(Items from a data source)
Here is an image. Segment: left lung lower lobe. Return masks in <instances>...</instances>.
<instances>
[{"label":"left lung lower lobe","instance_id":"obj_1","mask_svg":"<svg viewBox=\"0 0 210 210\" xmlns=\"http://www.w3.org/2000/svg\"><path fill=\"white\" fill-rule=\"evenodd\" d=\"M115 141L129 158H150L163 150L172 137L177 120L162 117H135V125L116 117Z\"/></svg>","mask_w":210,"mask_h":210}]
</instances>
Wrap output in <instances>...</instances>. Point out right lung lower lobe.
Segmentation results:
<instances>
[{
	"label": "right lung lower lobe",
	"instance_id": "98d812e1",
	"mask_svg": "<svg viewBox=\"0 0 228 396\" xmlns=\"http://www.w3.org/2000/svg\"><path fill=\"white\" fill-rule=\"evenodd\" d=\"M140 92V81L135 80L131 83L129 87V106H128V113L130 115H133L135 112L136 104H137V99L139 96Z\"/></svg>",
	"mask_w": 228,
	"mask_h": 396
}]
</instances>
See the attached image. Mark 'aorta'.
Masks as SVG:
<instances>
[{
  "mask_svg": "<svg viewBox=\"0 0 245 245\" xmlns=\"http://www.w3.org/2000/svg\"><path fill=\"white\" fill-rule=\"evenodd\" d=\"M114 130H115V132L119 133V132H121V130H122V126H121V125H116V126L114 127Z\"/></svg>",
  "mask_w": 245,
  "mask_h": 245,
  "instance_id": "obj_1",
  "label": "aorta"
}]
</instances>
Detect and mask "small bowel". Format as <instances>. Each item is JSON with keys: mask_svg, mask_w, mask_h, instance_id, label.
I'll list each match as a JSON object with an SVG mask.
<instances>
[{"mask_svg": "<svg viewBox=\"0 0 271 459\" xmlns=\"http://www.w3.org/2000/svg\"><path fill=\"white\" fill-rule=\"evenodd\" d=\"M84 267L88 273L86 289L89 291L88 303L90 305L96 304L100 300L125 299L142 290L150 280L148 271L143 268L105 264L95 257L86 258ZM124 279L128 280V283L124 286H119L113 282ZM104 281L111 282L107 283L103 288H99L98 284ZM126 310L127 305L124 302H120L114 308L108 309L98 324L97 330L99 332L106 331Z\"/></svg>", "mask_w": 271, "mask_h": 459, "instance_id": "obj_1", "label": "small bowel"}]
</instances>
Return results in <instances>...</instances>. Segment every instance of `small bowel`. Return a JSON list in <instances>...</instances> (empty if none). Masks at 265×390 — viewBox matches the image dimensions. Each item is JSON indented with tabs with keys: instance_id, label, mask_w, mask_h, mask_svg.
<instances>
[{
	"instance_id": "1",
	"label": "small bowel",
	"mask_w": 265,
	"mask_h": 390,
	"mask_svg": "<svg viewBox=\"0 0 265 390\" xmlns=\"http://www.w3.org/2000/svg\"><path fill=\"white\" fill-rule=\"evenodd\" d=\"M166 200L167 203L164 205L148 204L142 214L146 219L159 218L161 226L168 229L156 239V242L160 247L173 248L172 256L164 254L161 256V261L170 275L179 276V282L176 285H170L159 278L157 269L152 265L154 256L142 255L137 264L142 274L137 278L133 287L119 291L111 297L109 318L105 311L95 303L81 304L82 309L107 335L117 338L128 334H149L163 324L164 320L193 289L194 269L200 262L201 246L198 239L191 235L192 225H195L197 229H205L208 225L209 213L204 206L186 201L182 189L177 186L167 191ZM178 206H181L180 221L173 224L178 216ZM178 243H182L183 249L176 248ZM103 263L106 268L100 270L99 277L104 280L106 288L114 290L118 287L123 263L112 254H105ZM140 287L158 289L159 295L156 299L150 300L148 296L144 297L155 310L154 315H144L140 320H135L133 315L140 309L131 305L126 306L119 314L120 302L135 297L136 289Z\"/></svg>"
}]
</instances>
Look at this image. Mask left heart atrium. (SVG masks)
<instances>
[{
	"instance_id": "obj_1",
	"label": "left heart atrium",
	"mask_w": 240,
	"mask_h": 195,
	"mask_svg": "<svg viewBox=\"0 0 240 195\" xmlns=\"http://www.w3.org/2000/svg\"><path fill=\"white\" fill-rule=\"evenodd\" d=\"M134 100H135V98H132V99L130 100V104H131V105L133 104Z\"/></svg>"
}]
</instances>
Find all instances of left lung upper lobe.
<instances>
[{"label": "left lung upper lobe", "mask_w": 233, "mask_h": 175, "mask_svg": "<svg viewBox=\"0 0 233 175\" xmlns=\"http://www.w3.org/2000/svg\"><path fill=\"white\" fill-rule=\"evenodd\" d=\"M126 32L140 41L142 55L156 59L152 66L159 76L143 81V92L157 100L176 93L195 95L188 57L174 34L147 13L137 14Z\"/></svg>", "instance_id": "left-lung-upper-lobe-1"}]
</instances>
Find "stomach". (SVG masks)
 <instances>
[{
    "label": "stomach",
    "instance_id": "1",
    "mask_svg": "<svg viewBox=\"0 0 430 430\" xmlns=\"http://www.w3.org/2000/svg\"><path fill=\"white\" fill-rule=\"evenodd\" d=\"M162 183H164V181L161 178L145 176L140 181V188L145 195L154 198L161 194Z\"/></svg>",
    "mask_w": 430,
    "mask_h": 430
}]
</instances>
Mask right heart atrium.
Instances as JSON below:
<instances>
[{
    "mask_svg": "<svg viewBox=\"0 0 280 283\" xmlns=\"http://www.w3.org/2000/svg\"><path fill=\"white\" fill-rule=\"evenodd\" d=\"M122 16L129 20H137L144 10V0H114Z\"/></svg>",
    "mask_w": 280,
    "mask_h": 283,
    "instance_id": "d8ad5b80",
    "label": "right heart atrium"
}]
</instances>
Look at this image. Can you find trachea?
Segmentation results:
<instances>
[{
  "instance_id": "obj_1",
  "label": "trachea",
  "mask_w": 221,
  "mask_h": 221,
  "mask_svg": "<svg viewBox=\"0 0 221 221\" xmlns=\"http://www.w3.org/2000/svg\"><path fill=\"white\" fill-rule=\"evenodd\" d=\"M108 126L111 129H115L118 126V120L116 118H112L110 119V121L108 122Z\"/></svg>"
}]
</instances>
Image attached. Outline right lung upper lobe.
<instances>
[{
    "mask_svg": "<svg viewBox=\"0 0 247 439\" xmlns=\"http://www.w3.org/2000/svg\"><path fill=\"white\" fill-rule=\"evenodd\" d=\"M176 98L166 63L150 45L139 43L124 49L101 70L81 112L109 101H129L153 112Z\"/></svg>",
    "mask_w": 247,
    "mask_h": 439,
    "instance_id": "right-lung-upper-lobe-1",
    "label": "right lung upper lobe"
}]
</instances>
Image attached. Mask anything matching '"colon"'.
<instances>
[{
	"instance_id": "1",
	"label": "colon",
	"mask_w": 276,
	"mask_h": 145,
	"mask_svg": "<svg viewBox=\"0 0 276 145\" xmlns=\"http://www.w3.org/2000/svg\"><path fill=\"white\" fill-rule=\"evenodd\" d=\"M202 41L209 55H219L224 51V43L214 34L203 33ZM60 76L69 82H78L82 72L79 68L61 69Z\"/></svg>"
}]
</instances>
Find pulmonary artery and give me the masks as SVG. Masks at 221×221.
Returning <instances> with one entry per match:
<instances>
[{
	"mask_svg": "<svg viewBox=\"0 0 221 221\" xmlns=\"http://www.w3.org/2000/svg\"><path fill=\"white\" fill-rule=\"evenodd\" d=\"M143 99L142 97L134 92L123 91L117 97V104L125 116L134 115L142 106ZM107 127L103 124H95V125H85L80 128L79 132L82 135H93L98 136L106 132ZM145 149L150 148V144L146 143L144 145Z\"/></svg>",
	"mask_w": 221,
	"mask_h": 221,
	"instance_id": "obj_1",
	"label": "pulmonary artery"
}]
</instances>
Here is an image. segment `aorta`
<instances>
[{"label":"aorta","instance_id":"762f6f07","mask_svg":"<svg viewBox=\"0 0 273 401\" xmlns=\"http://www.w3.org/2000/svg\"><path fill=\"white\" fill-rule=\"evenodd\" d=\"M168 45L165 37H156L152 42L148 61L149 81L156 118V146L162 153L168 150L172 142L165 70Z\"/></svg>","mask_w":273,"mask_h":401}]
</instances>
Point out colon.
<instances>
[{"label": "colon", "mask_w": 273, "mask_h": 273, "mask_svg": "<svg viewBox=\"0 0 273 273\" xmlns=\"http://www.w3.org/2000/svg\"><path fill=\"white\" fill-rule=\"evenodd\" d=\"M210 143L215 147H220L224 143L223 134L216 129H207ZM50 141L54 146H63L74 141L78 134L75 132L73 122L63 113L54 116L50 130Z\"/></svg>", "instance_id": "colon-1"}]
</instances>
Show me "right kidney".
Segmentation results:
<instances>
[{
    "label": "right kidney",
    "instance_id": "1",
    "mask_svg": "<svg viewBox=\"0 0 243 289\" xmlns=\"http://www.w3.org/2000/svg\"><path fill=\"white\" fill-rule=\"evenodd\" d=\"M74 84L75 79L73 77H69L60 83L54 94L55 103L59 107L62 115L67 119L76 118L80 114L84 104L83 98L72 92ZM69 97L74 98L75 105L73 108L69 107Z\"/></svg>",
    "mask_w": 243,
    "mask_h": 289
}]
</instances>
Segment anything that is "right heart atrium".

▶ **SHORT EXERCISE**
Please gather every line in the rows above that contains the string "bowel".

▶ **SOLVED EXERCISE**
Detect and mask "small bowel". Format as <instances>. Each item is JSON with keys: mask_svg, mask_w, mask_h, instance_id, label.
[{"mask_svg": "<svg viewBox=\"0 0 271 459\" xmlns=\"http://www.w3.org/2000/svg\"><path fill=\"white\" fill-rule=\"evenodd\" d=\"M84 267L88 273L86 289L89 291L88 303L90 305L96 304L100 300L125 299L142 290L150 280L148 271L143 268L105 264L95 257L86 258ZM124 279L128 280V283L124 286H119L113 282ZM104 281L111 282L107 283L103 288H99L98 284ZM126 310L127 305L124 302H120L114 308L108 309L98 324L97 330L99 332L106 331Z\"/></svg>", "mask_w": 271, "mask_h": 459, "instance_id": "obj_1", "label": "small bowel"}]
Return results in <instances>...</instances>. Segment every instance of `small bowel`. Return a JSON list in <instances>...</instances> (empty if none). Masks at 265×390 — viewBox matches the image dimensions. Each item is JSON indented with tabs with keys: instance_id, label, mask_w, mask_h, mask_svg.
	"label": "small bowel",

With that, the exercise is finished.